Task input: Begin

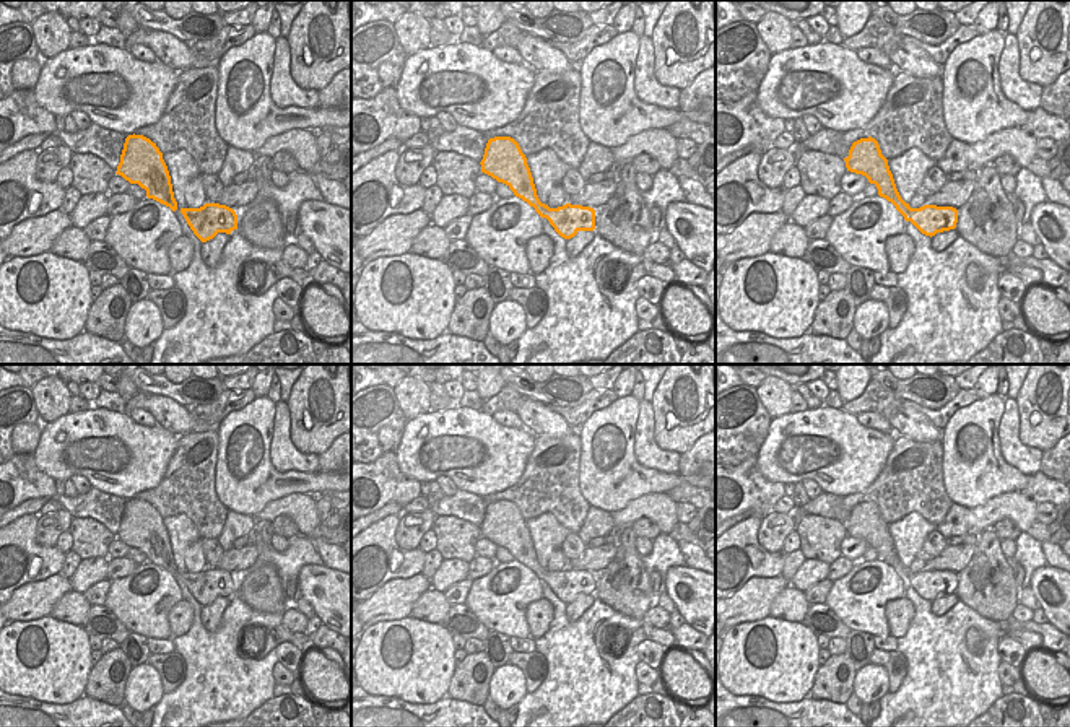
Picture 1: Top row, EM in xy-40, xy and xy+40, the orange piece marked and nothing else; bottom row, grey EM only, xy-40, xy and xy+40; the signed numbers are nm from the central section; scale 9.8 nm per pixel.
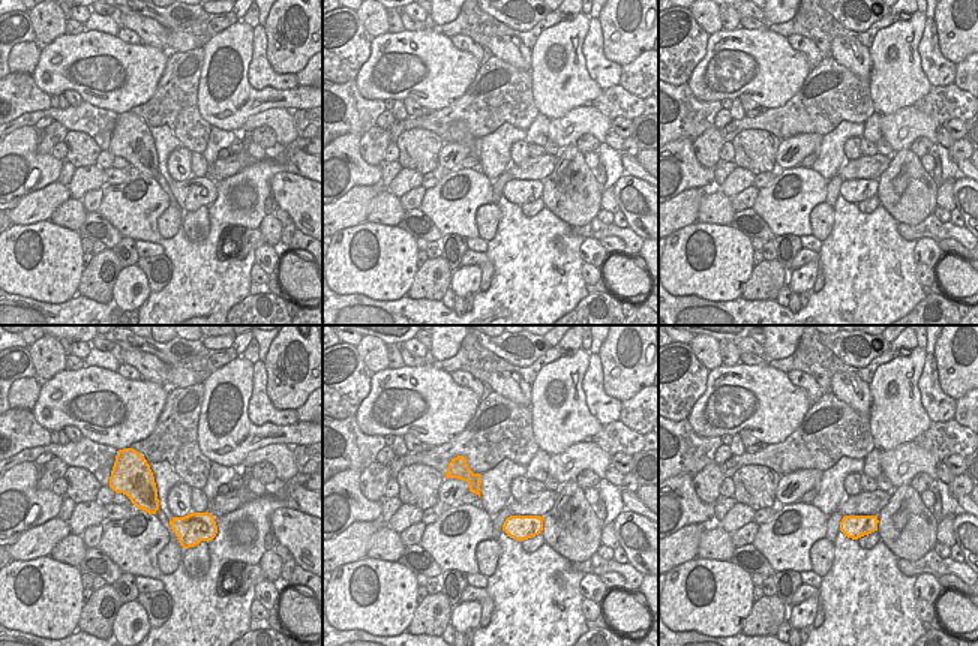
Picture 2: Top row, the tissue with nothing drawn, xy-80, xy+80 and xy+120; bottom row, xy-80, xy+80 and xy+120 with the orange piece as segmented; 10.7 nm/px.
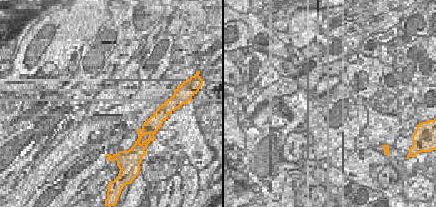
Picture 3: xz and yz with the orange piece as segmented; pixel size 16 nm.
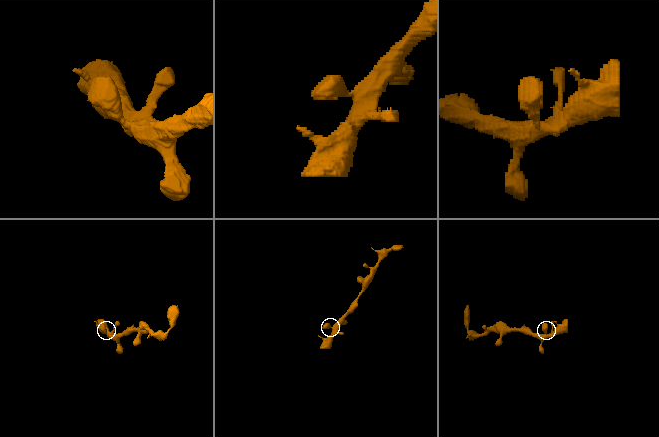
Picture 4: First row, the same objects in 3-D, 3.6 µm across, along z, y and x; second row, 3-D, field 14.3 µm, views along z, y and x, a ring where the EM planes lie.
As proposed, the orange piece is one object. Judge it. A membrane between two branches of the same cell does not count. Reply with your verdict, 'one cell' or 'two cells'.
one cell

Task input: End

→ **Exercise details**
Find the number of lines above that hold the word "Picture", then write that number by itself.

→ **Solution to the exercise**
4